Remake estadunidense é bonito por fora, mas tem o interior vazio.
Por Pedro Strazza.
Toda refilmagem passa inevitavelmente por um processo de reformulação de sentidos que ora ou outra irá desfazer o propósito do original para imbuir a trama de novos significados, independente do grau de fidelidade ao qual a produção busque com o antecessor. No caso de A Vigilante do Amanhã - Ghost in the Shell, é evidente do início qual é o tom de solenidade com o qual o longa se dirige à animação japonesa de 1995 em que se baseia, tendo o visual do filme de Mamoru Oshii (este por sua vez a adaptação do mangá de mesmo nome de Masamune Shirow) quase como um ponto de referência intocável, a ser atualizado somente pelos efeitos digitais de ponta.
Mas se na imagem o longa dirigido por Rupert Sanders está bastante decidido sobre o tipo de adaptação que quer ser, mostrando uma preocupação bastante evidente de se portar como uma reprodução fiel e não antiquada do original, no conteúdo a produção estadunidense se dissolve em um vazio de intenções tão efêmero quanto a metáfora do "fantasma na concha" que dá nome à obra em inglês. Isso porque Sanders parece querer evitar ao máximo o desafio de tradução ao qual sua obra passa na travessia de um imaginário oriental ao ocidental, preferindo englobar com exclusividade o clima soturno do sci-fi policial de Oshii que tentar abordar o caos temático de reflexões sobre a condição existencial em que esta narrativa se insere.
Isso começa a ficar mais claro quando o longa começa a criar maior distância da animação e efetivamente trilhar caminho próprio. Se o roteiro escrito por Jamie Moss e William Wheeler simplifica a jornada de Major (Scarlett Johansson) à procura de respostas ao estado de um sub-Robocop de tom comedido, é porque a produção em si não possui qualquer ambição com os temas da animação que seja maior que o básico e está atrás aqui somente do ideal visual concebido por esta. Não à toa, o filme segue a cartilha dos remakes hollywoodianos recentes de tratar situações marcantes do original (os dedos robóticos ramificados em mais dedos, a "fabricação" da Major, as lutas e o mergulho na água, o combate da protagonista com o robô aracnídeo no final) como reles paradas nostálgicas obrigatórias, não importando seu significado ou contribuição real à trama.

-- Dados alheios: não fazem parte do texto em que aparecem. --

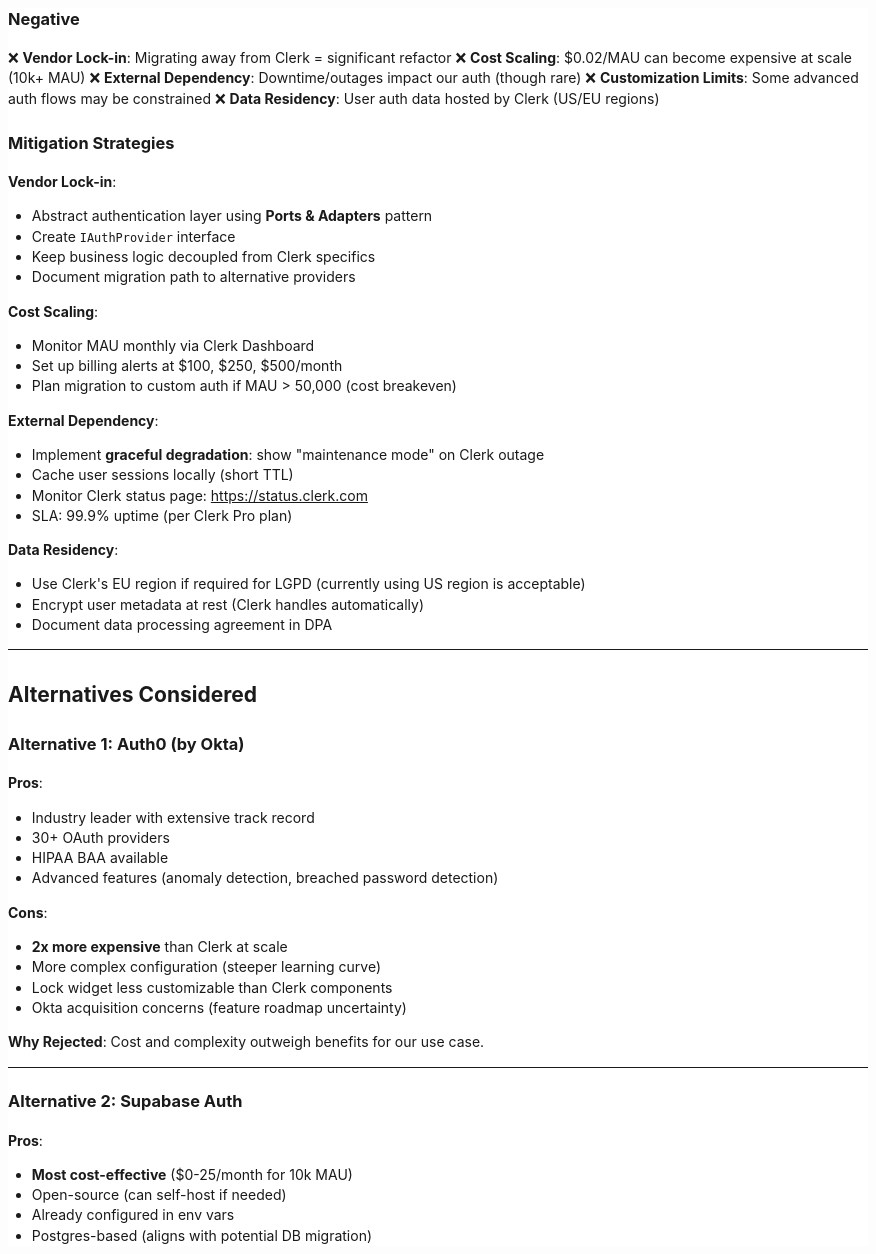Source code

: ### Negative
❌ **Vendor Lock-in**: Migrating away from Clerk = significant refactor
❌ **Cost Scaling**: $0.02/MAU can become expensive at scale (10k+ MAU)
❌ **External Dependency**: Downtime/outages impact our auth (though rare)
❌ **Customization Limits**: Some advanced auth flows may be constrained
❌ **Data Residency**: User auth data hosted by Clerk (US/EU regions)

### Mitigation Strategies

**Vendor Lock-in**:
- Abstract authentication layer using **Ports & Adapters** pattern
- Create `IAuthProvider` interface
- Keep business logic decoupled from Clerk specifics
- Document migration path to alternative providers

**Cost Scaling**:
- Monitor MAU monthly via Clerk Dashboard
- Set up billing alerts at $100, $250, $500/month
- Plan migration to custom auth if MAU > 50,000 (cost breakeven)

**External Dependency**:
- Implement **graceful degradation**: show "maintenance mode" on Clerk outage
- Cache user sessions locally (short TTL)
- Monitor Clerk status page: https://status.clerk.com
- SLA: 99.9% uptime (per Clerk Pro plan)

**Data Residency**:
- Use Clerk's EU region if required for LGPD (currently using US region is acceptable)
- Encrypt user metadata at rest (Clerk handles automatically)
- Document data processing agreement in DPA

---

## Alternatives Considered

### Alternative 1: Auth0 (by Okta)
**Pros**:
- Industry leader with extensive track record
- 30+ OAuth providers
- HIPAA BAA available
- Advanced features (anomaly detection, breached password detection)

**Cons**:
- **2x more expensive** than Clerk at scale
- More complex configuration (steeper learning curve)
- Lock widget less customizable than Clerk components
- Okta acquisition concerns (feature roadmap uncertainty)

**Why Rejected**: Cost and complexity outweigh benefits for our use case.

---

### Alternative 2: Supabase Auth
**Pros**:
- **Most cost-effective** ($0-25/month for 10k MAU)
- Open-source (can self-host if needed)
- Already configured in env vars
- Postgres-based (aligns with potential DB migration)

Esta decisão de seguir um tom mas não um conteúdo logo transforma o filme em um pastiche de referências sem maior inspiração, que consegue até encontrar sobriedade(!) nos designs coloridos de néon do cenário futurístico. Nem mesmo a presença de Takeshi Kitano no elenco - um verdadeiro showman no Japão que como ator tende a proporcionar a caricatura e a postura mais séria em perfeita sincronia na atuação - consegue trazer um respiro a este novo Ghost in the Shell, que soa inerte nas suas tentativas de repetir os atrativos da animação sem de fato se arriscar a se enveredar por eles.
Este erro de concepção (e de falta de percepção) de certa forma aproxima A Vigilante do Amanhã da refilmagem de Robocop, outra produção que além de tratar do eterno enfrentamento entre homem e máquina sob limites mais tênues também se fazia como uma versão compacta e sem margem para riscos da original. A comparação, porém, não vem para bem, pois enquanto o longa de José Padilha tinha pelo menos na atualização da trama e no advento de dilemas contemporâneos um escape para suas inevitáveis limitações, o remake de Sanders soa como um produto deslocado, incapaz de tanto dar vazão às questões que tenta promover quanto de aproveitar o potencial de Johansson como atriz de ação, usando-a em cenas que ressaltam ainda mais o sentimento geral de repetição e aborrecimento proporcionados pelo filme.